By Leah Marieann Klett
Katy Perry
Katy Perry attends the 2017 Grammy Awards Getty Images

Katy Perry has opened up about her Christian upbringing and said she's continually attempting to drop the "conditioned layers" imposed on her by her pastor parents.

The 32-year-old pop star revealed to Vogue Magazine that her parents, both evangelical Christian pastors, "carefully sheltered her" throughout her young life.

"[My] house was church on Sunday morning, church on Sunday night, church on Wednesday evening; you don't celebrate Halloween, Jesus gives you your Christmas presents; we watch Bill O'Reilly on TV," she said. "That was my whole childhood and youth and early teens. I still have conditioned layers dropping off of me by the day."

The "I Kissed a Girl" singer claimed that her parents didn't allow her to "interact with gay people" and that there was "some generational racism."

"The schools were really makeshift," explained Perry to the fashion publication. "Education was not the first priority. My education started in my 20s, and there is so much to learn still."

Going by her real name "Katy Hudson," Perry released her first self-titled album as a contemporary Christian artist.

"Amy Grant was our Madonna," the singer told Vogue of her early years as a Gospel artist. "We knew about Madonna and Marilyn Manson in my family because we picketed their concerts."

However, she described how, after handing out pamphlets titled "How to Find God" at a Manson concert in Santa Barbara, she ended up watching the performance with her youth pastor. Two years after releasing her Christian album, Perry discovered the seventies group Queen and was mesmerized by the group's sexually provocative lead singer, Freddie Mercury.
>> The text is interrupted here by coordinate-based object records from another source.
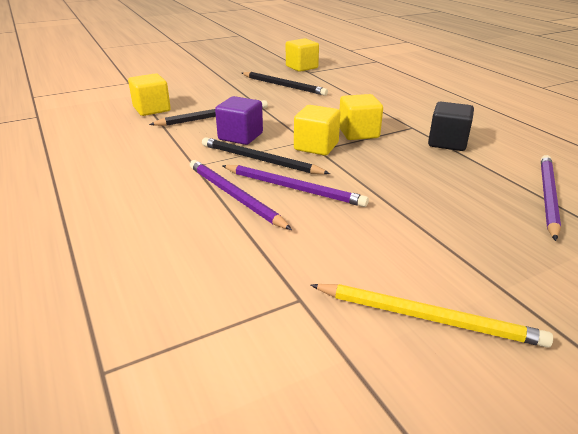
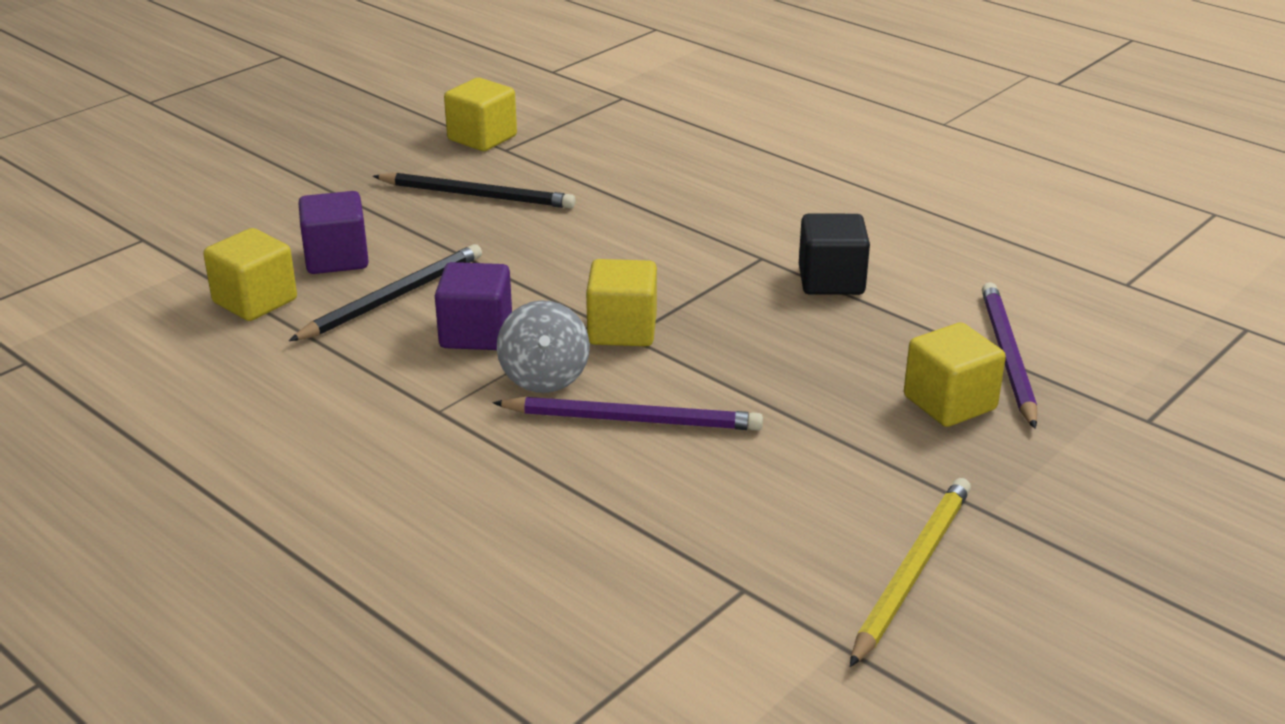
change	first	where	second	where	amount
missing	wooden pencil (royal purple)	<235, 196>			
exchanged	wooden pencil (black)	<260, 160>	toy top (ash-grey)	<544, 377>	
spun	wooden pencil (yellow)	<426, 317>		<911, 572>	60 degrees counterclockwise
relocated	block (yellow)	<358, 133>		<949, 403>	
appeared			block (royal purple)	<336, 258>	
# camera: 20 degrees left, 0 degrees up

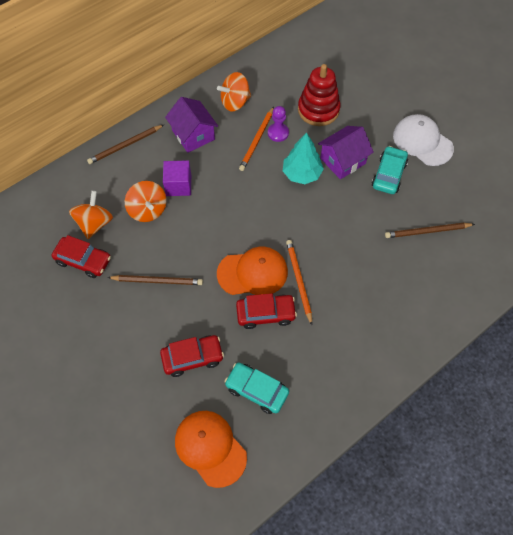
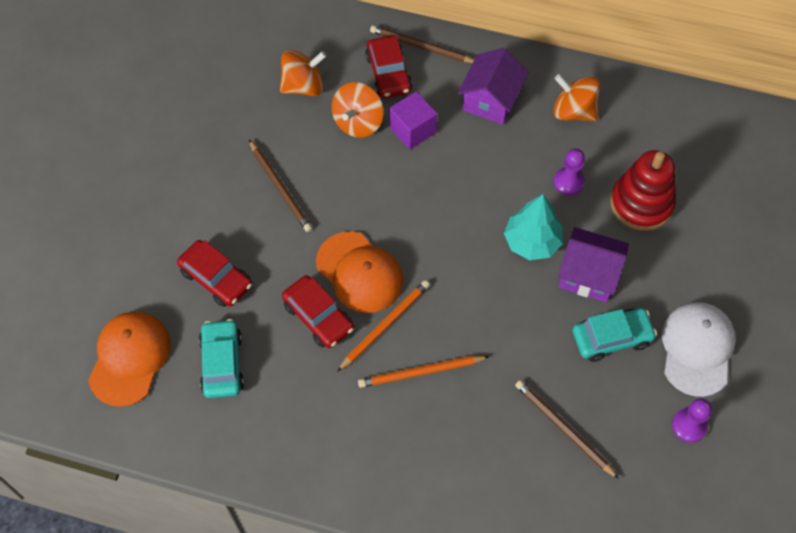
change	first	where	second	where	amount
relocated	toy car (red)	<83, 260>		<388, 73>	
relocated	wooden pencil (orange)	<257, 140>		<421, 372>	
appeared			pawn (royal purple)	<689, 426>	
# camera: 55 degrees right, 0 degrees up

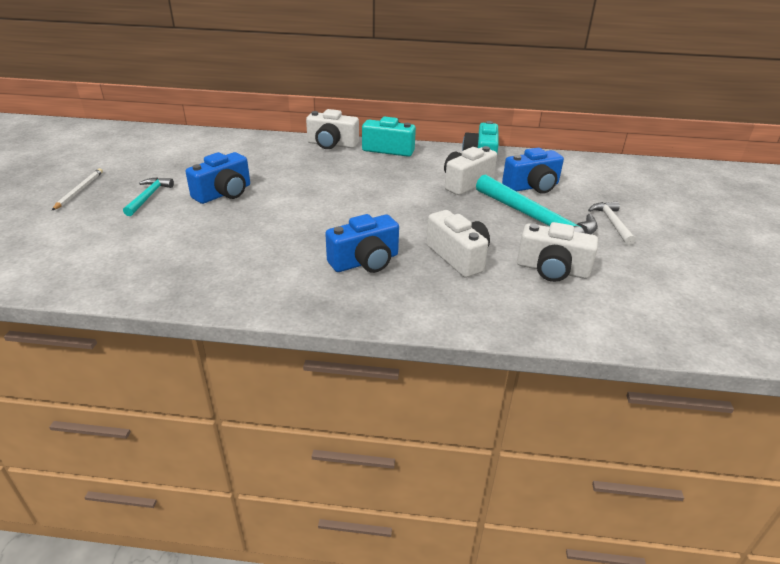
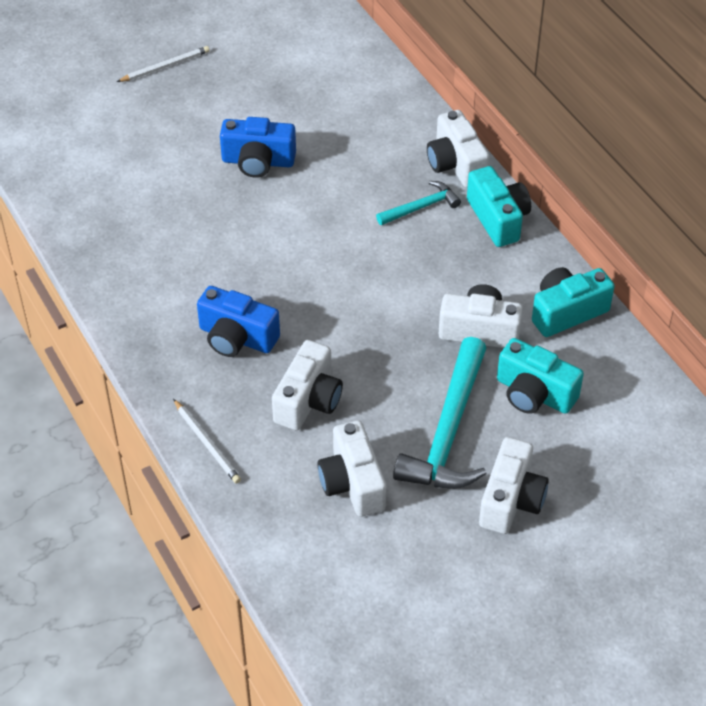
change	first	where	second	where	amount
relocated	claw hammer (teal)	<149, 197>		<421, 207>	
colour	photo camera (cobalt)	<532, 187>	photo camera (teal)	<534, 393>	
exchanged	claw hammer (snow-white)	<612, 223>	photo camera (snow-white)	<511, 500>	
appeared			wooden pencil (snow-white)	<207, 443>	
# camera: 55 degrees right, 15 degrees up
"I had never heard such an imaginative explanation of how to live," she recalled. "That was my first perspective on that world, and I just loved it. I felt so free and accepted."

At 17, Perry moved to Los Angeles and branched out to secular music and was signed on to Capitol Music Group. Her debut as Katy Perry was an instant success and she has continued to advance her career.
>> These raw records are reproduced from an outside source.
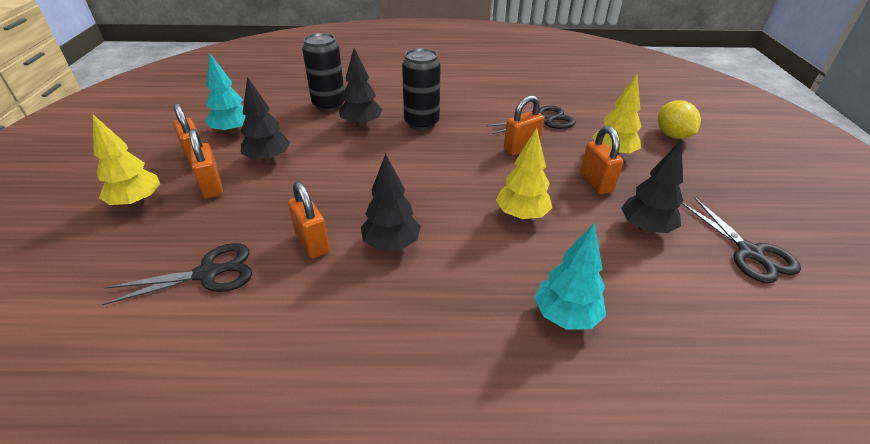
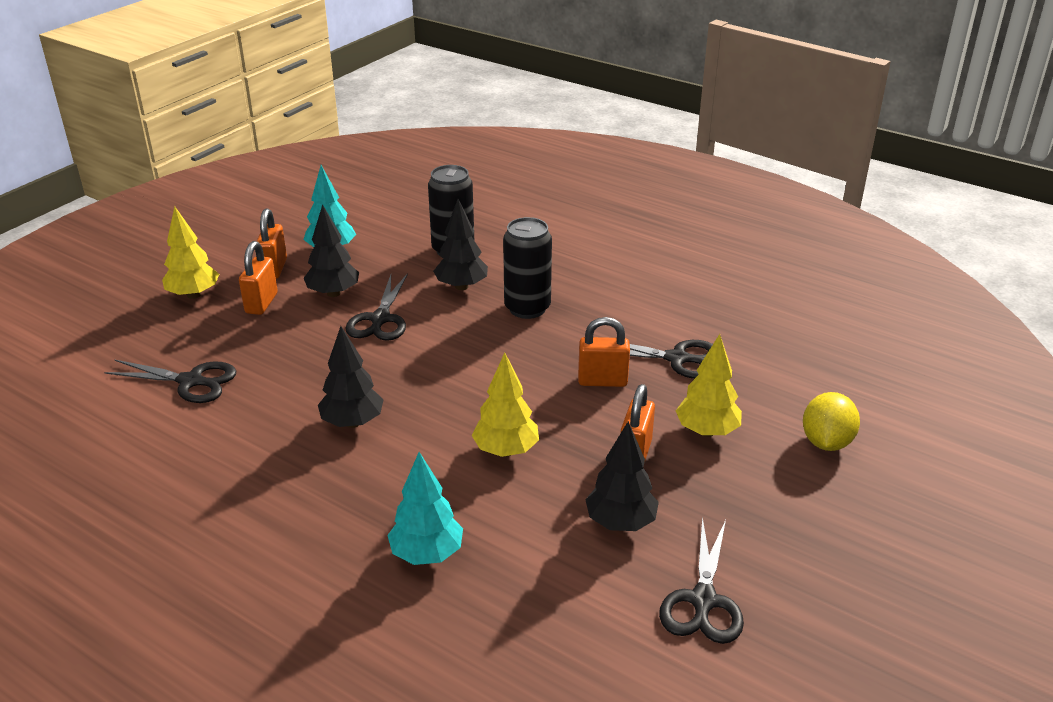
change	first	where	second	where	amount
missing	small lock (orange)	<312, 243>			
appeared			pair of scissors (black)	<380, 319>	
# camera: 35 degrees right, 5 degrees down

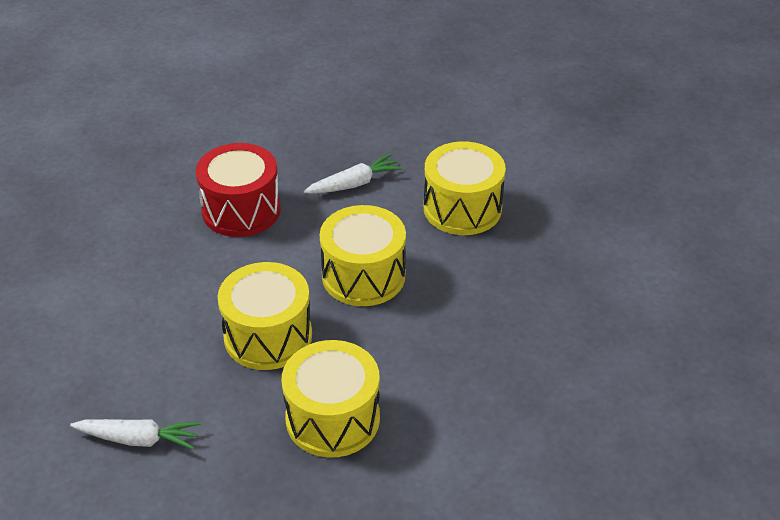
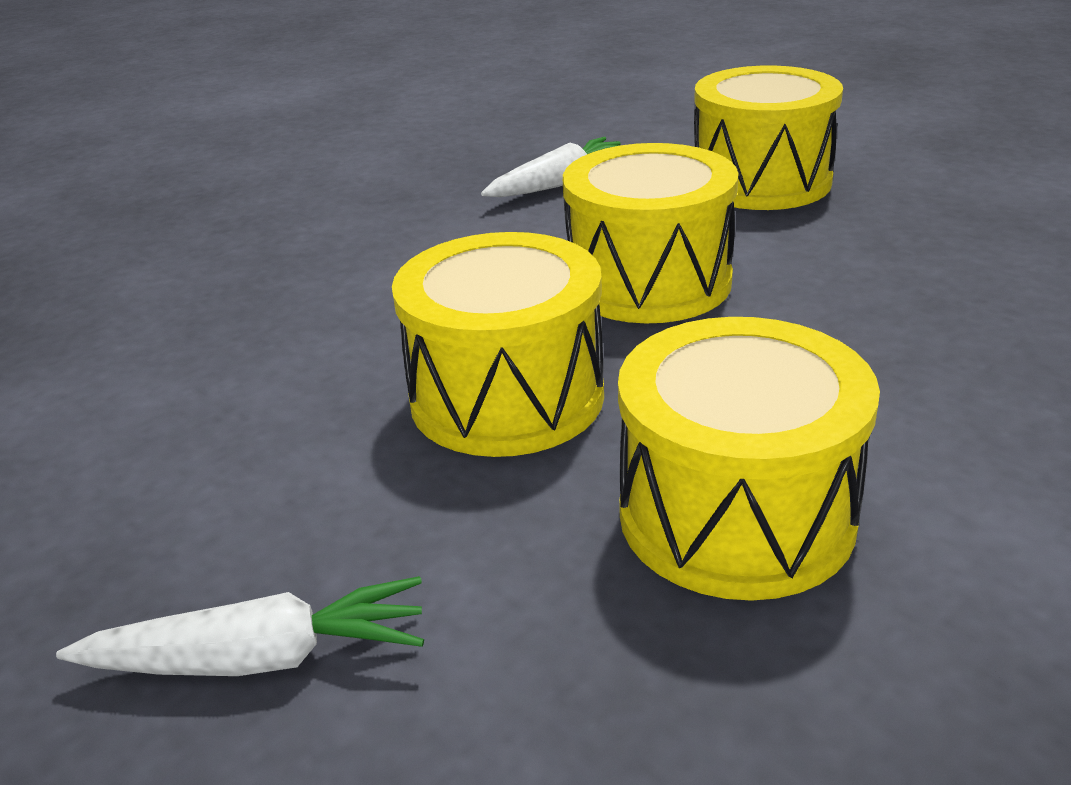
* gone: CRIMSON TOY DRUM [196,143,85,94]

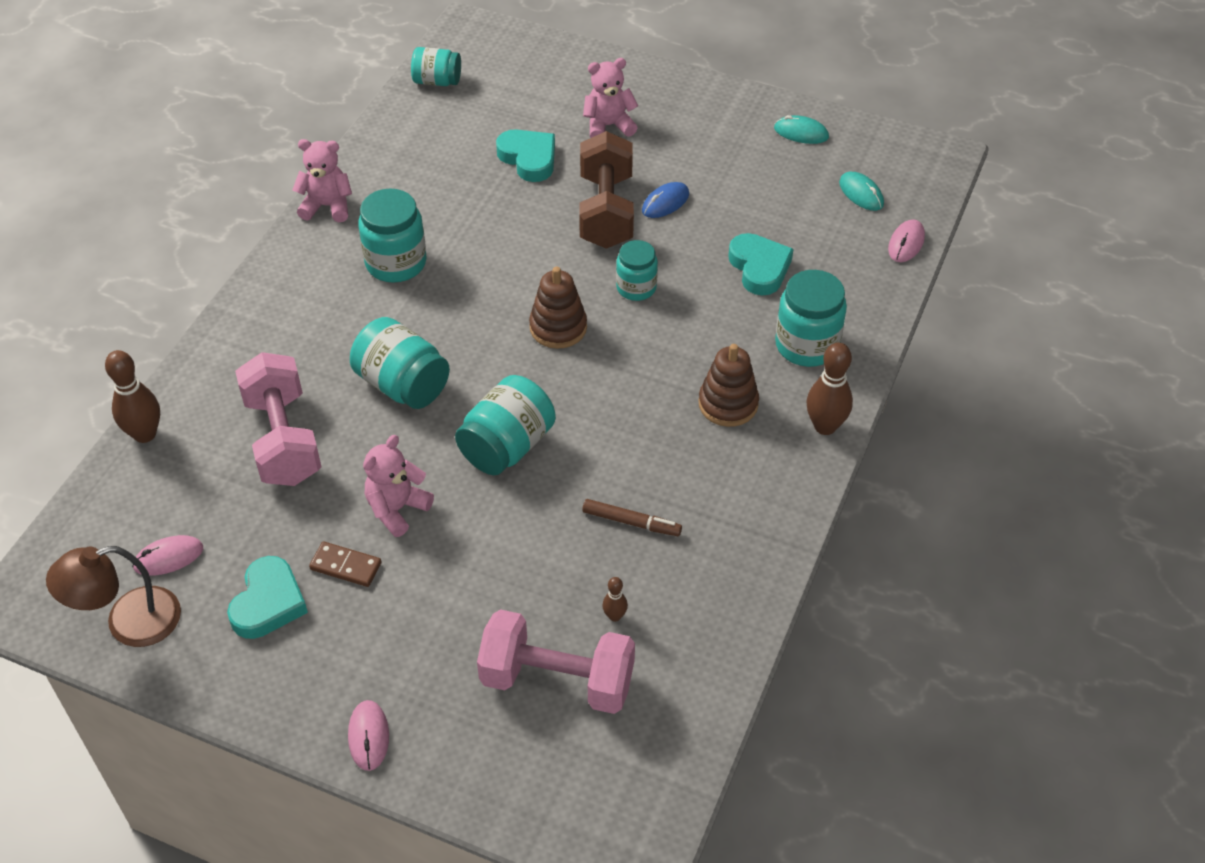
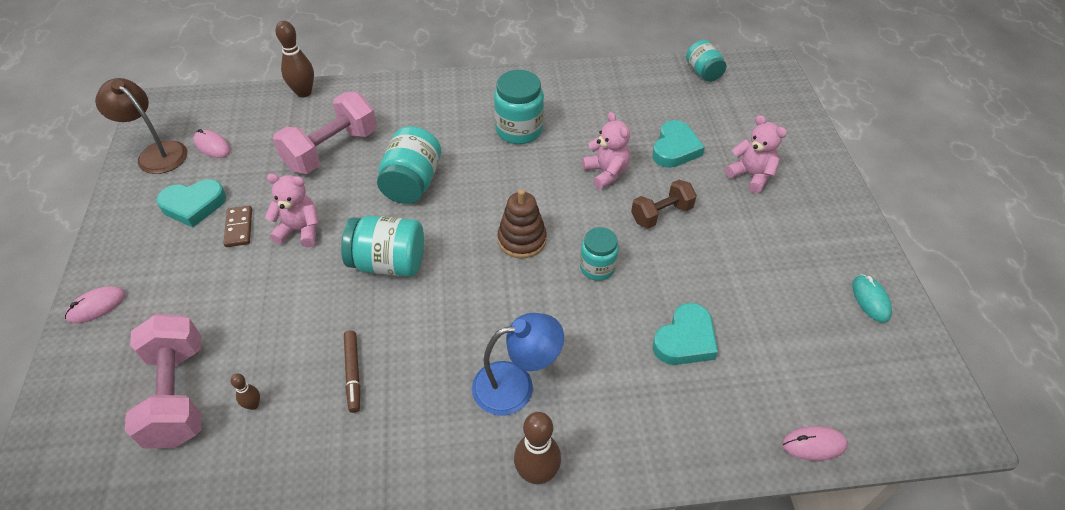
* swapped: DARK BROWN STACKING TOY [698,344,61,83] to BLUE DESK LAMP [472,313,92,103]
* shifted: ROSE-PINK TEDDY [292,139,60,83] to [582,112,48,77]
* scaled: DARK BROWN FREE WEIGHT [579,131,55,118] = [631,180,66,48] x0.60
* gone: BLUE COMPUTER MOUSE [642,182,47,36]
* gone: AQUA JAM JAR [775,270,72,97]
* gone: AQUA COMPUTER MOUSE [839,172,45,39]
As earlier reported, in the process of reestablishing herself as a pop star, Perry turned away from her religious views. "I don't believe in a heaven or a hell or an old man sitting on a throne," said Perry in an issue of Marie Claire. "I believe in a higher power bigger than me because that keeps me accountable."

The singer has also rejected the Conservative ways of her parents, and has become an activist for LGBT rights.

In a speech last month at the Human Rights Campaign gala, Perry recounted her experiences going to Christian camps that advocated for "praying the gay away": "Most of my unconscious adolescence, I prayed the gay away at my Jesus camps. But then in the middle of it all, in a twist of events, I found my gift and my gift introduced me to people outside of my bubble. My bubble started to burst," Perry added.

The popstar added that the LGBT people she met on her rise to fame "were the most free, strong, kind and inclusive people I have ever met. They stimulated my mind and they filled my heart with joy and they freaking danced all the while doing it.

"These people are actually magic, and they are magic because they are living their truth."

The popstar's rejection of her faith became evident in her overtly Satanic performance of "Dark Horse" at the 2014 Grammys, which prompted Christian singer Natalie Grant to leave the awards ceremony early.

Perry's parents have previously expressed sorrow over their daughter's decision to abandon her faith and promote a worldview that goes against Biblical instruction.

"They ask how can I preach if I produce a girl who sang about kissing another girl? I was at a concert of Katy's where there were 20,000. I'm watching this generation and they were going at it. It almost looked like church. I stood there and wept and kept on weeping and weeping," Katy's father, Keith Hudson said in a 2014 sermon. "They're loving and worshipping the wrong thing."

"Satan's assault on our youth is relentless, and they can't fight against it alone," Mary Hudson, Perry's mother, wrote in Charisma magazine. "Parents have to walk in their God-given authority-children can't be left to raise themselves."